While it may not seem like it, the summer is an excellent opportunity for you to teach your children how to become a much better student when the school year rolls around again. Let’s take a look at some of the very simple things you can do to make sure your students, of any age, can do during the summer to help improve their grades.
- Keep them reading – The first, and probably easiest thing, is to make frequent visits to your local library and get your child involved in the Summer Reading Program. Most libraries offer some simple games for children to play based on the number of books they’ve read, or a group of children that meet once a month to have a “book club” style meeting where they discuss books they’ve all read together. If they are not available to you, Barnes and Noble offers something similar. Middle and High school students may feel a little old for this kind of group, but you can find more “grown up” versions of these clubs for them, or you can enroll them in a study skills program where they will teach essential skills like time management and speed reading. While the initial idea of taking a class like this may not appeal to them, by focusing on the idea of teaching them a really useful skill like speed reading, you may be able to get them excited.
- Teach them about managing money and taking responsibility – Let your children make good use of budgeting and money management skills by giving them a “checkbook” that they can use to purchase groceries and other essentials over the course of a month or a summer. This can essentially be the same amount of money you’d normally spend on them during the same time period, but by letting them manage a small part of it themselves, you are teaching good decision making skills, money-management, basic accounting, nutrition, and planning for the future. To manage this, simply let your child fill his or her own basket at the supermarket and check out twice, and give them a small supply of cash. During this time, they pay for everything they do themselves. You’ll still want to go with them through the store so that they don’t come home with nothing more than a basket full of ice cream, but if managed well, this can turn into a very valuable learning experience for young children of any age, and gives you lots of opportunities to teach them about things like coupons, bank accounts, and how to manage money. Sometimes, you’ll even end up saving money since they’ll do such a good job!
- Get them involved with a garden – If you have a yard, involve your children in planting a small vegetable garden. Simply spending a few hours a week doing this will give them an opportunity to take ownership over some aspect of the household chores. You can also use this time to teach them more about measurement (weighing in and measuring the fruits and veggies), nutrition (how healthy are these vegetables?), cooking (if you plan a “pasta garden” or a “pizza garden,” you can make a whole meal of it!), and of course, biology (these are plants after all). If you have a small area in the backyard, then this is ideal, but if not, there are some park districts or village halls that will rent out small plots of land for a very small price (less than $50 for the whole summer in some areas), on which you will be allowed to plant whatever you’d like. Even a simple window planter can give you some freedom and flexibility. For some basic ideas, try this site.

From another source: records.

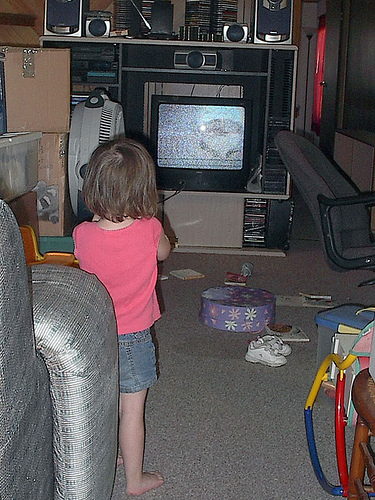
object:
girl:
[72, 134, 173, 499]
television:
[148, 95, 254, 191]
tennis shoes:
[243, 340, 286, 368]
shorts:
[117, 327, 161, 393]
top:
[72, 217, 163, 332]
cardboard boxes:
[5, 44, 70, 135]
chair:
[273, 130, 374, 271]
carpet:
[111, 184, 374, 499]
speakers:
[252, 1, 294, 46]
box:
[200, 283, 276, 335]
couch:
[2, 197, 119, 499]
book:
[267, 321, 309, 345]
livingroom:
[0, 2, 373, 499]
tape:
[24, 50, 36, 77]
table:
[10, 191, 42, 255]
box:
[2, 130, 43, 202]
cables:
[159, 178, 183, 206]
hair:
[84, 138, 161, 224]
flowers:
[224, 319, 236, 331]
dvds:
[241, 227, 265, 241]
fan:
[67, 86, 124, 222]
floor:
[111, 183, 374, 499]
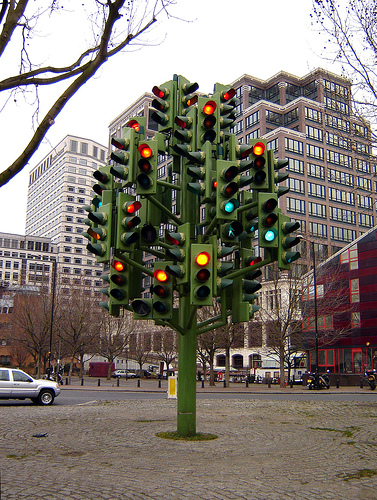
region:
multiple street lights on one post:
[79, 77, 315, 446]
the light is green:
[258, 222, 278, 247]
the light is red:
[191, 243, 219, 274]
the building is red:
[293, 225, 376, 381]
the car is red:
[85, 349, 122, 383]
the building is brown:
[216, 51, 372, 264]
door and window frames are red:
[317, 340, 366, 380]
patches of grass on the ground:
[295, 411, 375, 496]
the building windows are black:
[251, 77, 317, 138]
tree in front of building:
[249, 259, 358, 387]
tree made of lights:
[70, 118, 275, 351]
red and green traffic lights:
[99, 75, 275, 339]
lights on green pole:
[78, 71, 283, 425]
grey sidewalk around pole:
[77, 384, 157, 497]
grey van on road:
[5, 362, 97, 414]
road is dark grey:
[65, 380, 141, 403]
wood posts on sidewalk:
[81, 350, 144, 393]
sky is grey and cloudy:
[152, 7, 248, 60]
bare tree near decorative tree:
[1, 16, 178, 142]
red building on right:
[314, 265, 373, 398]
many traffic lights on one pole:
[77, 40, 302, 367]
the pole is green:
[145, 319, 245, 450]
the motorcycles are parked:
[270, 361, 375, 394]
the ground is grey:
[220, 392, 336, 488]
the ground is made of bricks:
[32, 413, 328, 481]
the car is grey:
[0, 355, 86, 414]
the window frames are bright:
[299, 337, 366, 389]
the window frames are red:
[293, 331, 366, 383]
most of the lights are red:
[98, 63, 289, 324]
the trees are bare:
[3, 299, 179, 393]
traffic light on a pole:
[187, 239, 216, 312]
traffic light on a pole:
[253, 188, 283, 255]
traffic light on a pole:
[143, 261, 174, 317]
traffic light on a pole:
[101, 247, 127, 306]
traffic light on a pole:
[114, 193, 143, 245]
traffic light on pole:
[115, 138, 157, 200]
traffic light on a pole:
[192, 87, 221, 152]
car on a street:
[10, 364, 74, 403]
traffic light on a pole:
[147, 82, 168, 130]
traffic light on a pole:
[276, 218, 306, 282]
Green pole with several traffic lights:
[79, 72, 303, 444]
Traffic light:
[187, 240, 216, 307]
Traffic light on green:
[256, 190, 280, 249]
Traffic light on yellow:
[187, 240, 216, 304]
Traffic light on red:
[115, 192, 139, 252]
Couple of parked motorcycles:
[305, 368, 331, 390]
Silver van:
[0, 366, 61, 404]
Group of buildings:
[0, 65, 376, 394]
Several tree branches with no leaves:
[2, 252, 359, 392]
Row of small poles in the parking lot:
[55, 374, 365, 395]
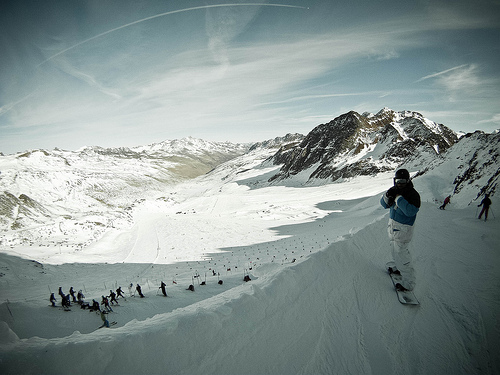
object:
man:
[379, 168, 422, 290]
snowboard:
[386, 260, 420, 306]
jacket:
[381, 184, 420, 233]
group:
[49, 280, 167, 328]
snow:
[1, 174, 500, 374]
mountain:
[0, 135, 255, 230]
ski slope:
[0, 171, 500, 374]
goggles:
[395, 178, 410, 183]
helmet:
[395, 168, 410, 180]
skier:
[159, 281, 167, 297]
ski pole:
[156, 287, 160, 294]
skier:
[136, 283, 145, 298]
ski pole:
[134, 290, 137, 297]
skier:
[476, 194, 495, 222]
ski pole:
[490, 207, 496, 219]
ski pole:
[475, 206, 480, 217]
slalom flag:
[218, 272, 221, 281]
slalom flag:
[205, 272, 207, 281]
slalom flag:
[215, 263, 217, 265]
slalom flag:
[250, 261, 253, 267]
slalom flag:
[285, 257, 288, 260]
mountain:
[269, 107, 460, 183]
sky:
[0, 0, 498, 154]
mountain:
[404, 131, 499, 213]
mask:
[395, 183, 404, 188]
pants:
[389, 220, 415, 291]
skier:
[439, 195, 451, 211]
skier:
[97, 310, 118, 329]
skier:
[48, 293, 58, 308]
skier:
[69, 287, 78, 303]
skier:
[115, 286, 125, 299]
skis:
[99, 321, 117, 329]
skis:
[473, 217, 490, 223]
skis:
[48, 305, 60, 308]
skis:
[136, 295, 149, 298]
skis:
[157, 293, 170, 298]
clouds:
[0, 0, 499, 154]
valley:
[136, 169, 213, 205]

- Develop a rainy day strategy – The ideal time for students to be exposed to “lessons” during the summer time is when it’s raining, and many of their favorite activities are gone for the day. If you are home with them, you could supervise them while experimenting with a new recipe for lunch, or when baking cookies. Alternatively, there are lots of great educational and cultural videos you can show to your children including symphony performances, old movies, and documentaries which may interest them. Having your children practice a play, skit or musical performance is also an idea – it can be performed in front of the whole family on your annual Labor Day barbeque!
No matter what you choose to do with your children during the summer, remember, it should be fun, and educational. The fun aspect will get them excited and interested, but it is the educational aspect that makes it truly beneficial for them, and will give you an opportunity to teach them some of those essential life lessons that they never get to experience in school. Overall, these activities make for a great summer experience that’s fun for you, and for them.